Ensure Funding for UN Investigation in Ethiopia
UN Budget Committee Should Reject Ethiopian Government Efforts to Deny All Funds
United Nations member countries should resist the Ethiopian government’s efforts at the UN General Assembly’s budget committee to deny funding for a new UN commission, which was created to investigate possible war crimes and other violations in northern Ethiopia.
In December, the UN Human Rights Council established the UN Commission of Human Rights Experts on Ethiopia, but it first needs a budget and staff.
Since the outbreak of armed conflict in November 2020 in Ethiopia’s Tigray region, Ethiopian authorities have rejected calls for international investigations and downplayed or denied serious abuses.

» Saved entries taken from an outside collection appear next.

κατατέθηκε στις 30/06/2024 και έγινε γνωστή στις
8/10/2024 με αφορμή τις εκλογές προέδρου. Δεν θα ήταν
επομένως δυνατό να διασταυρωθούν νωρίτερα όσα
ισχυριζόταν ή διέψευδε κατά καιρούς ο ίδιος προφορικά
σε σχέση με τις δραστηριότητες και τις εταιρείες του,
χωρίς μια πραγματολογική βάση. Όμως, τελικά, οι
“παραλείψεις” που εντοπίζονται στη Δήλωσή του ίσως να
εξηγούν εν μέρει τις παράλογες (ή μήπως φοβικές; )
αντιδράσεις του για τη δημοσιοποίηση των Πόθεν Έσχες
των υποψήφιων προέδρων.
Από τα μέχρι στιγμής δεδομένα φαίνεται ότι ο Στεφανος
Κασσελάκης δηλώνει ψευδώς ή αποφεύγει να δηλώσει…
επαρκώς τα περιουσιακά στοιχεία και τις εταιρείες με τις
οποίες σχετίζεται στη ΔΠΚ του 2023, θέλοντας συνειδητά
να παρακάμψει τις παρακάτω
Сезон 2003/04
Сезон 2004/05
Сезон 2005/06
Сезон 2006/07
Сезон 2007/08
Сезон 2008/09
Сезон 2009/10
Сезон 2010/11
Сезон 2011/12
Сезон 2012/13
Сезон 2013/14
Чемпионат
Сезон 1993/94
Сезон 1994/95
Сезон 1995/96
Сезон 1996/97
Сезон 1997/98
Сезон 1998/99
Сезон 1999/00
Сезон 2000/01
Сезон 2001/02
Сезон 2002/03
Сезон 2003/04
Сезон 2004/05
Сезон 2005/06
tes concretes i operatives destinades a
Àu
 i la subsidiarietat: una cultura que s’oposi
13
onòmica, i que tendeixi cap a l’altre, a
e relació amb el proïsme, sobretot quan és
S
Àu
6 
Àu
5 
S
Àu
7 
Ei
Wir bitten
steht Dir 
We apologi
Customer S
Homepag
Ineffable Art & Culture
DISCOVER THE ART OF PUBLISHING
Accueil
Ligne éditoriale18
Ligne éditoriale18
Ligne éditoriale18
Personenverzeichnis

Now, with the apparent backing of Russia and China, the government is attempting to kill off the commission before it gets to work by removing its budget and axing all proposed staff positions.

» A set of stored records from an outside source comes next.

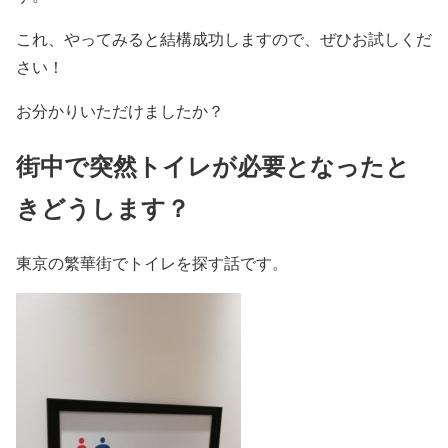
これ、やってみると結構成功しますので、ぜひお試しくだ
さい！
お分かりいただけましたか？
街中で突然トイレが必要となったと
きどうします？
東京の繁華街でトイレを探す話です。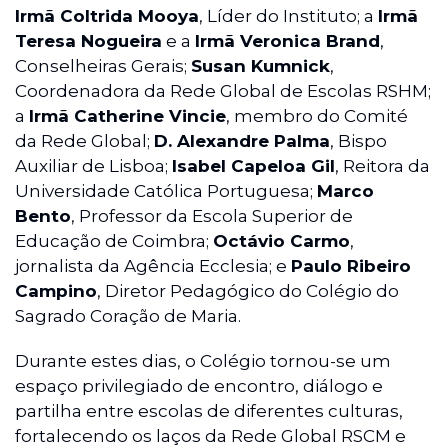
Irmã Coltrida Mooya
, Líder do Instituto; a
Irmã
Teresa Nogueira
e a
Irmã Veronica Brand
,
Conselheiras Gerais;
Susan Kumnick
,
Coordenadora da Rede Global de Escolas RSHM;
a
Irmã Catherine Vincie
, membro do Comité
da Rede Global;
D. Alexandre Palma
, Bispo
Auxiliar de Lisboa;
Isabel Capeloa Gil
, Reitora da
Universidade Católica Portuguesa;
Marco
Bento
, Professor da Escola Superior de
Educação de Coimbra;
Octávio Carmo
,
jornalista da Agência Ecclesia; e
Paulo Ribeiro
Campino
, Diretor Pedagógico do Colégio do
Sagrado Coração de Maria.
Durante estes dias, o Colégio tornou-se um
espaço privilegiado de encontro, diálogo e
partilha entre escolas de diferentes culturas,
fortalecendo os laços da Rede Global RSCM e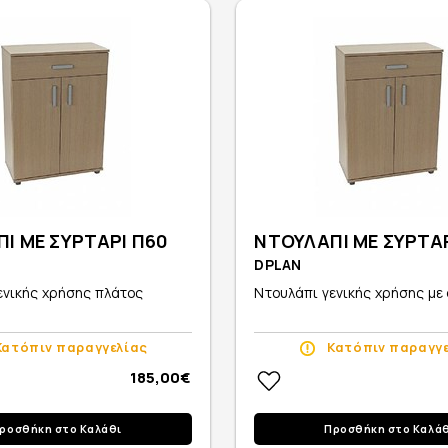
Ι ΜΕ ΣΥΡΤΑΡΙ Π60
ΝΤΟΥΛΑΠΙ ΜΕ ΣΥΡΤΑΡ
DPLAN
ενικής χρήσης πλάτος
Ντουλάπι γενικής χρήσης με σ
Κατόπιν παραγγελίας
Κατόπιν παραγγ
185,00€
ροσθήκη στο Καλάθι
Προσθήκη στο Καλά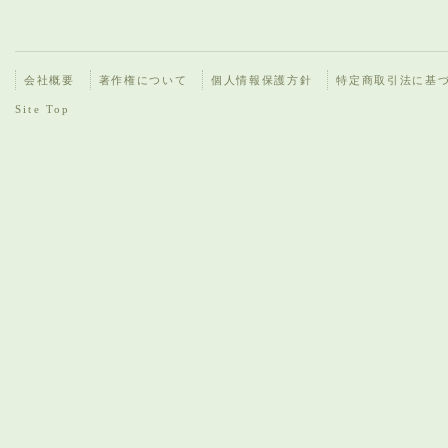
会社概要
著作権について
個人情報保護方針
特定商取引法に基
Site Top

UN members should reject Ethiopia’s latest efforts to prevent scrutiny of its actions in northern Ethiopia and ensure that the commission has the resources and staff necessary to investigate the crimes committed by all sides. Ethiopia’s proposed defunding of the commission is expected to be put to a vote in the UN General Assembly’s Fifth Committee, which handles budgetary issues, later this week.
The conflict in northern Ethiopia has involved serious rights violations and left millions displaced. Credible reports of serious abuses continue.
The Fifth Committee’s role is to allocate the funding needed for UN mechanisms to carry out their mandated tasks. Yet Ethiopia and its allies are attempting to use the budget negotiations as a back door to revisit and undermine decisions made by other UN bodies.
In recent years, China, Russia, and their allies have repeatedly tried to hijack budget discussions in an attempt to relitigate human rights mechanisms created by the Human Rights Council or General Assembly. States concerned about justice for victims of human rights violations in Ethiopia should push back against such efforts to curtail funding for the commission.
Governments concerned about the many victims of atrocities and other crimes in Ethiopia should get the commission up and running, fully funded, as soon as possible.